The sneaky ways they won over their critics
Prince Harry and Markle were able to win over the critics in some very subtle ways — from small gestures like giving hugs, to doing away with formalities, to having fun and dancing with fans during their visit.
Vanity Fair reporter Katie Nicholl shared that, according to a source, Prince Harry and Markle planned to “meet as many South Africans as possible and make a difference where they can. This isn’t a holiday and they don’t want it to look like one. Their Royal Highnesses want to do some serious work on the ground, particularly at a community level.”
The Sussexes reportedly requested “minimal fuss, formality, and protocol” during the royal tour, asking that people address them by their first names.
Their informal approach allowed them to really connect with people and their kindness came shining through. The couple seemed genuine, generous and kind, with no worries about boosting their popularity or repairing their image.
Plus, their fans and critics were thrilled to see baby Archie make his official appearance during the tour when the family sat down with Archbishop Desmond Tutu and his daughter.
The media was hard-pressed to find anything wrong
The royal tour of Africa definitely improved Prince Harry and Markle’s image with the media, as they could only praise the couple’s efforts on the trip.
During a discussion about the Sussexes’ tour, Nine News Australia presenter Tom Steinfort noted: “It’s finally working well for Prince Harry and Meghan because they’re getting rave reviews for their tour of Africa with adorable Archie in tow as well.”
One of his guests could only say: “I’m not going to weigh in, I think I’ll give them the benefit of the doubt, I think both of them were very passionate about these kind of causes… good on them for doing something that matters to them and I’ll leave it at that.”

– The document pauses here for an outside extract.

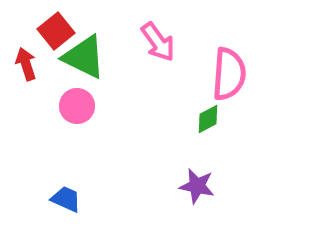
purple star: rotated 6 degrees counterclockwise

Steinfort’s other guest added, “I think they’re damned if they do they’re damned if they don’t… But let’s give them a bit of a fair crack at it and let them just try and be the people that they are.”
Even Markle’s biggest critic, Piers Morgan, had some praise for the couple (before he launched into criticism over Prince Harry’s statement about the media bullying Markle). Morgan wrote on the Daily Mail that “their tour of South Africa has been an unqualified success,” sharing, “The Duke and Duchess of Sussex haven’t put a foot wrong as they’ve toured the country shining an important light on many issues from gender violence to poverty and education.”
He added: “They’ve both seemed more relaxed and happy than they’ve appeared for a long time, even dancing for the cameras in front of cheering crowds. They’ve had nothing but praise from the same media that’s been lambasting them, and it’s been entirely justified. They’ve behaved like royals should behave — with dignity, grace, good humour and empathy.”